Au tribunal de Nice, le parquet a requis la relaxe mercredi 30 mai Martine Landry, 73 ans. Cette militante d'Amnesty International est poursuivie pour son assistance à deux mineurs guinéens en 2017. Le jugement a été mis en délibéré au 13 juillet.
"Il y a toute une série de manoeuvres pour faire croire que les mineurs étaient déjà sur le territoire (...) Toutes leurs tentatives pour venir en France avaient échoué et c'est pour ça qu'on a voulu qu'ils soient transférés en France de façon plus tranquille", a affirmé la représentante du parquet Valentine Vinesse, dans un réquisitoire choc.
La procureur n'a requis aucune peine contre Mme Landry, estimant qu'elle était "le dernier maillon de la chaîne" contrairement à "des acteurs qui ont participé à ces manoeuvres et pas présents au tribunal".
"Le parquet aurait intérêt à des poursuites pour faux, usage de faux et tentative d'escroquerie", a-t-elle menacé, après deux heures d'audience au cours desquelles la bénévole aux cheveux blancs a été soumise à un feu roulant de questions sur l'horodatage des emails, des fax, des accusés réception et autres preuves des démarches entreprises pour les deux jeunes migrants avant leur arrivée au poste-frontière de Menton le 28 juillet 2017.
Martine Landry, observatrice à la frontière avec l'Italie depuis 2011, a répété qu'elle avait recueilli au panneau France les deux Guinéens sans les convoyer à pied depuis l'Italie comme cela lui était reproché.
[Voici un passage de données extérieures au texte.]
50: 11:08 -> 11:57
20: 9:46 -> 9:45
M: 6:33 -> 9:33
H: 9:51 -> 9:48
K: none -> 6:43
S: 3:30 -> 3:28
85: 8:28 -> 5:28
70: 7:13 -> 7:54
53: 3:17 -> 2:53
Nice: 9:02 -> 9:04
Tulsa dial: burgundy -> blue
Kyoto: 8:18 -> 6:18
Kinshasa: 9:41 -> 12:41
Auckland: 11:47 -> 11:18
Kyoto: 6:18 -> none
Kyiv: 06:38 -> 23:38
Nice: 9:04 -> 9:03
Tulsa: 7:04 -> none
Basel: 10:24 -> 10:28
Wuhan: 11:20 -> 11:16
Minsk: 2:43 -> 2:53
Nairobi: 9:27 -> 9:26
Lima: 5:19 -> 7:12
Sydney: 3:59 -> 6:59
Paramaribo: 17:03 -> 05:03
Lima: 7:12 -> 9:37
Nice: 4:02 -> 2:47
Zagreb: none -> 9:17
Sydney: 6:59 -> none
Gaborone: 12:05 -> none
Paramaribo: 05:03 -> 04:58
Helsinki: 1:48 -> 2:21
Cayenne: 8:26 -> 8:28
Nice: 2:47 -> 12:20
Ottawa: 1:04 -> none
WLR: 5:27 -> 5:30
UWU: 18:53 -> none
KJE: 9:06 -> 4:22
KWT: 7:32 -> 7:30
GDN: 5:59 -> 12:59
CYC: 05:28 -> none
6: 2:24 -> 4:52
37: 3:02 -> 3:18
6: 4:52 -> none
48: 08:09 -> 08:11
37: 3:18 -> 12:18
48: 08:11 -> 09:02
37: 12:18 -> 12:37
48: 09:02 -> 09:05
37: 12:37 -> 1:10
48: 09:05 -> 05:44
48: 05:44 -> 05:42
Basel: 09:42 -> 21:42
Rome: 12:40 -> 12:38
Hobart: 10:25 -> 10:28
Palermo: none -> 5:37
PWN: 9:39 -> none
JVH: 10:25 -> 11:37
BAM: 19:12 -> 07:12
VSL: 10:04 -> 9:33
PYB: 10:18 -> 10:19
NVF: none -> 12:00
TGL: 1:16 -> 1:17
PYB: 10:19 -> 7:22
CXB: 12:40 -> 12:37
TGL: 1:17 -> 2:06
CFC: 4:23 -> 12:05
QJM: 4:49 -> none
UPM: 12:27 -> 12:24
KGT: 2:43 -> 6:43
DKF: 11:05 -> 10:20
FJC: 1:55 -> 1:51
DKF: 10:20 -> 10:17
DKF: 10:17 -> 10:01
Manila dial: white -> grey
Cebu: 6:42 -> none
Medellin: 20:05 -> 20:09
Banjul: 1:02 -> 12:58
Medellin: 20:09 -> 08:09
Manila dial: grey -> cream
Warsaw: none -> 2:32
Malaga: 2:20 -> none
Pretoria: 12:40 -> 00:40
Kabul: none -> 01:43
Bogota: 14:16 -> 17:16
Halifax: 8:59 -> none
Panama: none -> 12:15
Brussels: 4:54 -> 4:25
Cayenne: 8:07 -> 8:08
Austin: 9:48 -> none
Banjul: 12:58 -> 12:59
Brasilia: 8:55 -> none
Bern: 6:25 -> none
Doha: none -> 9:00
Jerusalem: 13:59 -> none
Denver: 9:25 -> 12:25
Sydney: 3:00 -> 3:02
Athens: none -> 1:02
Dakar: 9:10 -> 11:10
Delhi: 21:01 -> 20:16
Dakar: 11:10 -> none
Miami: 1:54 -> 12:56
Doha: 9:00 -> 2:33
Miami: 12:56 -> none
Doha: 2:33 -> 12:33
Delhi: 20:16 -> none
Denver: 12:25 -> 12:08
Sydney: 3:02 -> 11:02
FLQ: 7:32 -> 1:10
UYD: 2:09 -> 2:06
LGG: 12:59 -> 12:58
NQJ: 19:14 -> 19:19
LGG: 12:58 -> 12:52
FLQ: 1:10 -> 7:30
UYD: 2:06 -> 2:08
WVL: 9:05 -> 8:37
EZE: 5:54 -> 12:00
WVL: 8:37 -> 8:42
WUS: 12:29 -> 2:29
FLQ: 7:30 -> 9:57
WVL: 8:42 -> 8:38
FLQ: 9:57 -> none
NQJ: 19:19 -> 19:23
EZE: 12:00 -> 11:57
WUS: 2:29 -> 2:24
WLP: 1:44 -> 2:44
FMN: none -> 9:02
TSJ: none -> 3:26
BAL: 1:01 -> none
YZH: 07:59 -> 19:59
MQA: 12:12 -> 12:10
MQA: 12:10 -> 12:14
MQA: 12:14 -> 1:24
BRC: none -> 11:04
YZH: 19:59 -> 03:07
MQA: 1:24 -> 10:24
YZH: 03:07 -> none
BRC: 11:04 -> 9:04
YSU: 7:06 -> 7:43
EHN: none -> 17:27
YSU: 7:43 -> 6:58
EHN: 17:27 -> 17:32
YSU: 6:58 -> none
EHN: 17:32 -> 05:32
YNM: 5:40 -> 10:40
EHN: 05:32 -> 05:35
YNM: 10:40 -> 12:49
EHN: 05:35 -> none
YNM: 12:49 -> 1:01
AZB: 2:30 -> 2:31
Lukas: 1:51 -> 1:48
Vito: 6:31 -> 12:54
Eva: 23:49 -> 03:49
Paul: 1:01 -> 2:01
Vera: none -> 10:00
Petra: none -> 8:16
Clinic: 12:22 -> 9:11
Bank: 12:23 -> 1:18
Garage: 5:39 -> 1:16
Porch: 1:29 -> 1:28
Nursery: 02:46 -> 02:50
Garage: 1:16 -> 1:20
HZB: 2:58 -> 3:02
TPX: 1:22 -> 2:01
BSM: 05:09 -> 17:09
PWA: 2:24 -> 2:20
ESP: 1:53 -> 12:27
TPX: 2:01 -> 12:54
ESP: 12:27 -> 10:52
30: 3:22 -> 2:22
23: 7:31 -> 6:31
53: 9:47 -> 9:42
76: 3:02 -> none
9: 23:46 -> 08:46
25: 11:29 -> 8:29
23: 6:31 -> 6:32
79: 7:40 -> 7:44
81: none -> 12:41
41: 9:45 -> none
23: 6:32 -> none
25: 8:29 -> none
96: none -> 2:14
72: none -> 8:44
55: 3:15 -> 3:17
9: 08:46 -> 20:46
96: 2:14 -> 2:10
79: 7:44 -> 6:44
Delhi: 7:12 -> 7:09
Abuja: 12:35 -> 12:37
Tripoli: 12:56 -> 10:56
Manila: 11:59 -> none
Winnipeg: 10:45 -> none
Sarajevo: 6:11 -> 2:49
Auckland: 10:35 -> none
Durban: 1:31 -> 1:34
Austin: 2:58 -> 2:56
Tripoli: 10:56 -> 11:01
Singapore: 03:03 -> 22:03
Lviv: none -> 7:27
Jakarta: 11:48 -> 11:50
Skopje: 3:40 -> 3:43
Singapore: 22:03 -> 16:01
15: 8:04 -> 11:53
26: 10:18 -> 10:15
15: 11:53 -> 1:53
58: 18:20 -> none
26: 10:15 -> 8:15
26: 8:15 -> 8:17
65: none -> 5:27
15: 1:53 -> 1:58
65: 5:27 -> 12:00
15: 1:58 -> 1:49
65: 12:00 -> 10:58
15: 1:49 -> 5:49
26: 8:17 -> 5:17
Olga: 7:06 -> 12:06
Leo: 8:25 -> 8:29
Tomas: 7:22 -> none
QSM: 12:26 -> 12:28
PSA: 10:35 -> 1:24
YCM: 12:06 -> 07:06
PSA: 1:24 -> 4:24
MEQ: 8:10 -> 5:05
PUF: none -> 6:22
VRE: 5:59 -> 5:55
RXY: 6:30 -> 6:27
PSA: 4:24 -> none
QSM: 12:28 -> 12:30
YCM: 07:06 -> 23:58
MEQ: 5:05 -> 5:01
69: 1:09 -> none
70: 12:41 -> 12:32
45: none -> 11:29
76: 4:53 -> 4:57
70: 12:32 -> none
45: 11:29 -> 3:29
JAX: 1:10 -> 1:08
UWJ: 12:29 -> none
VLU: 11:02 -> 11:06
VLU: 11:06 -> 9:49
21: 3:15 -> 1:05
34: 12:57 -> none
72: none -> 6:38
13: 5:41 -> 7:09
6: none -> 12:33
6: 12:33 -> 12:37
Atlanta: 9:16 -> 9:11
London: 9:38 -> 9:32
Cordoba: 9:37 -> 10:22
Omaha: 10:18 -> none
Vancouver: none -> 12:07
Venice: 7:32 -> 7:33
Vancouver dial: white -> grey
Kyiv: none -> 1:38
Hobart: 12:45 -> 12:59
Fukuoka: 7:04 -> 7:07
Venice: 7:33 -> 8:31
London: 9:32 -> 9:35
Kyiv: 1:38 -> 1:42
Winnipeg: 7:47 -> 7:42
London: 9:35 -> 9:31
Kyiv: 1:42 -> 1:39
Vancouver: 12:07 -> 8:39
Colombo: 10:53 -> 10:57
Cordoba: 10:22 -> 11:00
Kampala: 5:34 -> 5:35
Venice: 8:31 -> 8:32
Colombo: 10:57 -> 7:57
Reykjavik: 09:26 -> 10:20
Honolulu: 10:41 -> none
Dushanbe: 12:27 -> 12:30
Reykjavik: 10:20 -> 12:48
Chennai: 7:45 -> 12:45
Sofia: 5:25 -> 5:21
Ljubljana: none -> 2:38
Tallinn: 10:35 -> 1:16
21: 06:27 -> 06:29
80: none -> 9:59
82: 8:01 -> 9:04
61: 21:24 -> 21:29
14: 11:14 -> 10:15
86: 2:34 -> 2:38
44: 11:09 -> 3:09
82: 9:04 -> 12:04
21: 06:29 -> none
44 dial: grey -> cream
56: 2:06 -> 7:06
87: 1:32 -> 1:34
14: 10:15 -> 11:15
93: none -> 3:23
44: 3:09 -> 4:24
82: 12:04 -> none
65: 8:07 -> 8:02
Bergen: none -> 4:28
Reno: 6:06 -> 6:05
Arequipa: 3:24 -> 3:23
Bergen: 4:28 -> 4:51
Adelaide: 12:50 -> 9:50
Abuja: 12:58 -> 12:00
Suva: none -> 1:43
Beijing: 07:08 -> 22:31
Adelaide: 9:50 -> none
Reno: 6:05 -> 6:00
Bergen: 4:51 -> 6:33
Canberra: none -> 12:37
Elle a rappelé que les deux migrants avaient été interpellés avec des adultes lors d'une perquisition chez le militant Cédric Herrou dans la vallée de la Roya, puis renvoyés vers l'Italie, ce qu'a contesté le parquet.
A sa sortie du tribunal, où elle était entrée sous les encouragements de plusieurs dizaines de militants, Mme Landry s'est étonnée du réquisitoire: "Pourquoi aurions-nous monté tout un stratagème pour ces deux mineurs, alors qu'il y en a des dizaines qui passent toutes les semaines à cette frontière ?!", a-t-elle interrogé, déplorant "des suspicions reposant sur des élucubrations".
"Il y a une politique générale pour intimider tous ceux qui portent assistance aux migrants et c'est pour ça que nous demandons l'abolition du délit de solidarité", a-t-elle revendiqué.
Reporté à trois reprises, le procès est une première en France contre une membre d'Amnesty, également bénévole de l'Association nationale d'aide à la frontière pour les étrangers (Anafé).
Son avocate, Me Mireille Damiano, a annoncé qu'elle allait saisir l'ordre des avocats pour dénoncer les attaques lancées par la procureur: "Après que la cour d'appel d'Aix a dit "attention, les solidaires si vous agissez pour des causes militantes, on ne vous applique pas l'exception humanitaire", on vient nous dire "attention la défense, si vous dites des choses qui nous ennuient fortement, on va vous casser aussi!"", a-t-elle dénoncé.
Depuis 2015, au moins douze militants associatifs, dont Cédric Herrou, ont été condamnés à Nice ou à Aix-en-Provence à des peines d'amende,
ou de prison avec sursis tandis que les autorités tentent de juguler l'afflux de migrants arrivant d'Italie au prix d'irrégularités combattues par les associations, condamnées au tribunal administratif et objets de rappels à l'ordre de la part du Défenseur des droits.